Hotéis do Norte de Portugal com taxa de reservas de 80% na Páscoa 2026
Porto Canal/Agências
A taxa de reservas nos hotéis do Norte de Portugal ronda os 80% para a Páscoa, avançou esta quarta-feira o presidente da Turismo do Porto e Norte, considerando que a guerra no Médio Oriente pode redirecionar turistas para Portugal.
As reservas nos hotéis da região estão “boas” para a época da Páscoa e “em linha com 2025”, ou seja, a esta altura do mês de março os hotéis do Porto e Norte de Portugal estão “com cerca de 80% de taxa de ocupação”, disse Luís Pedro Martins, em entrevista telefónica à agência Lusa.
No hotel Douro Suites Riba Douro, em Baião, distrito do Porto, por exemplo, o fim de semana entre sexta-feira Santa (03 de abril) a domingo de Páscoa (05 de abril) está com uma taxa de ocupação de 80%, referiu Cláudia Amaral, da administração, acrescentando que “este ano têm surgido muitas marcações em cima da hora”, pouco frequente naquela unidade hoteleira.
O fenómeno é atribuído “à instabilidade meteorológica que marcou os últimos meses”, com as pessoas a quererem “garantia de sol”.
Em destinos como Porto e Braga, cidades com forte tradição na Semana Santa, os valores estão “próximos dos 85%”, adiantou o presidente da TPNP.
O Moov Hotel Porto Centro, na Praça da Batalha, junto ao Teatro Nacional de São João e em pleno coração da baixa da cidade, a taxa de reserva estava ao dia de hoje nos 87% e os principais mercados com reservas são o português, espanhol e o brasileiro.
A pouco mais de uma semana da Páscoa, o presidente da TPNP acredita que as reservas ainda vão aumentar nos próximos dias, por causa do mercado nacional e dos mercados "maduros", como o espanhol, francês, alemão e britânico.
“Poderemos ter aqui um bom desempenho novamente nesta Páscoa, muito por parte daqueles mercados que são mais frequentes nesta altura, desde logo Espanha, mas também França, Alemanha, este ano no Reino Unido”, assinalou.
Questionado pela Lusa sobre se a guerra no Médio Oriente poderia redirecionar turistas para Portugal e para a região Norte em específico, Luís Pedro Martins considerou que o país poderá registar alguma procura por estar mais afastado geograficamente do conflito.
O presidente da TPNP assinala que uma parte dos turistas que se preparavam para visitar o Dubai, nos Emirados Árabes Unidos, Turquia, ou o Egito nesta altura do ano, não o deverá fazer por causa da guerra no Médio Oriente.
Há, todavia, questões que podem trazer instabilidade ao setor do turismo, como o aumento de combustíveis, a dificuldade com que as companhias de aviação se vão deparar com o aumento dos combustíveis ou a rutura de combustível, ou mesmo alguns turistas a não quererem viajar em tempos de guerras, considerou aquele responsável.
O presidente da Turismo do Porto e Norte de Portugal afasta, no entanto, para já uma crise no setor turístico da região, porque o “trabalho de casa” está feito.
“Os nossos mercados hoje são muito diversos, não estamos dependentes de um ou dois mercados.
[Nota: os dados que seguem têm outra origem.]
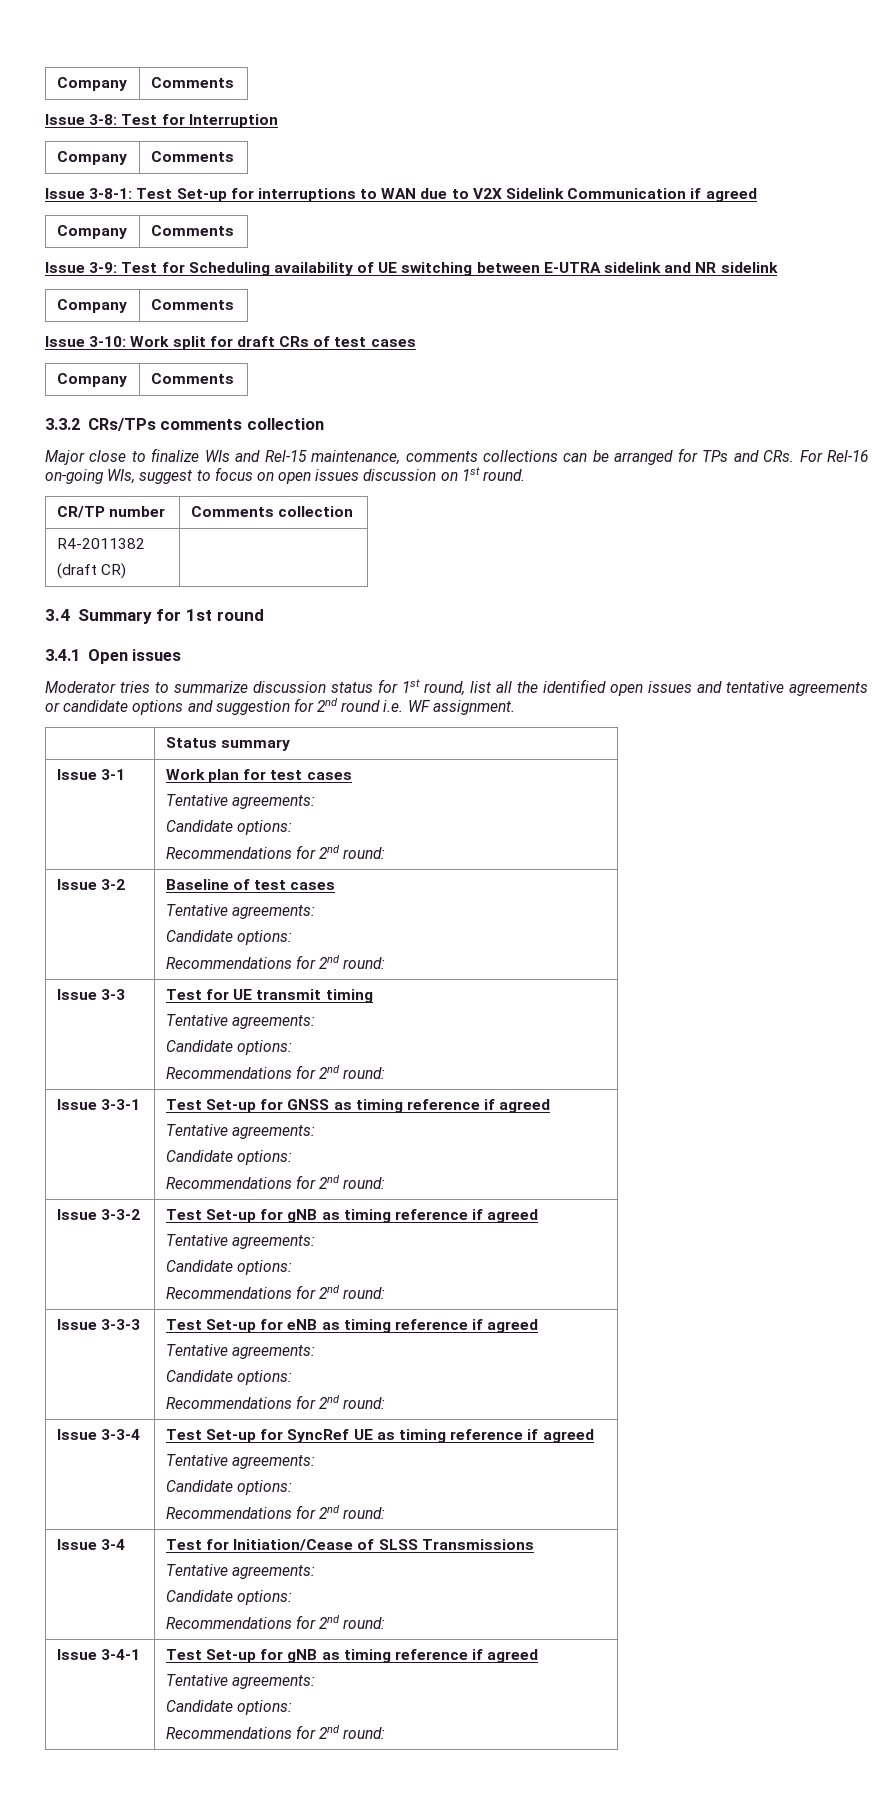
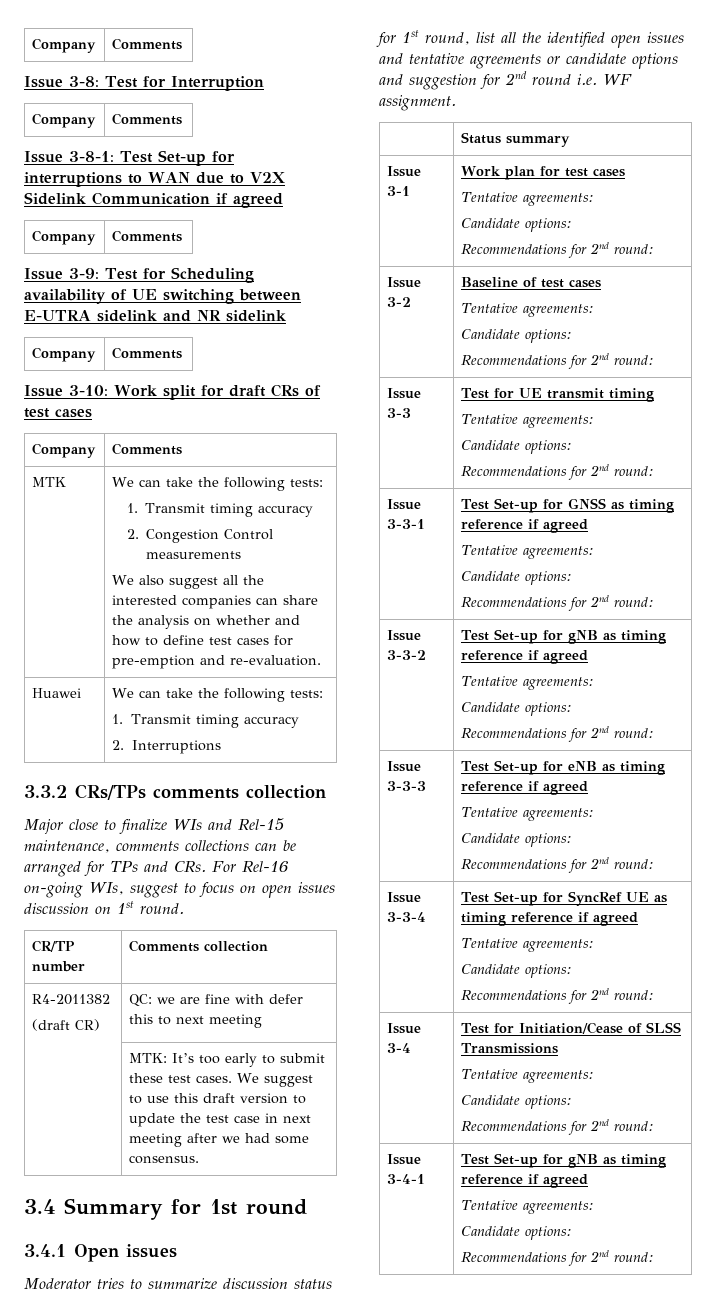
(234, 378) none -> [32,477,67,487] [112,477,324,491] [127,503,314,517] [127,529,274,543] [146,551,242,559] [112,575,265,589] [112,595,319,609] [112,615,301,629] [112,635,294,646] [112,655,322,669] [32,688,82,698] [112,688,324,702] [112,714,299,728] [112,740,221,754] // MTK | We can take the following tests: // 1. Transmit timing accuracy // 2. Congestion Control measurements // We also suggest all the interested companies can share the analysis on whether and how to define test cases for pre-emption and re-evaluation. // Huawei | We can take the following tests: // 1. Transmit timing accuracy // 2. Interruptions
(127, 571) none -> [129,994,304,1007] [129,1014,263,1028] [129,1053,326,1067] [129,1073,314,1087] [129,1093,307,1104] [129,1113,312,1127] [129,1133,310,1147] [129,1155,200,1164] QC: we are fine with defer this to next meeting // | MTK: It’s too early to submit these test cases. We suggest to use this draft version to update the test case in next meeting after we had some consensus.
No atual contexto, vamos servir em primeiro lugar o mercado interno, onde o Porto e Norte lideraram em 2025 (…). Foi algo que aprendemos com a pandemia [da covid-19]: valorizar mais o mercado interno e hoje ele é forte e tem um peso na ocupação [hoteleira] ”
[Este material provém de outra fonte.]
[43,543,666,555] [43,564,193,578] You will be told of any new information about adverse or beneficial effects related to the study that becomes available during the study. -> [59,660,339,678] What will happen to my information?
Luís Pedro Martins refere que a região também está muito apoiada nos mercados “maduros”, como a Espanha, França, Alemanha e o Reino Unido, e mais recentemente no mercado de Itália e Irlanda, que têm “crescido bastante” e estão longe do conflito e próximos de Portugal.
Por outro lado, o conflito no Médio Oriente poderá pôr em risco a possibilidade dos turistas dos mercados da Ásia Pacífico chegarem a Portugal, por terem de fazer escala em locais como o Dubai ou mesmo Istambul.
O presidente da TPNP recordou que os mercados da Ásia são importantes para Portugal e que a região Norte investiu “muito com ações de promoção externa em 2024 e em 2025, em países como China, Japão e Coreia do Sul”.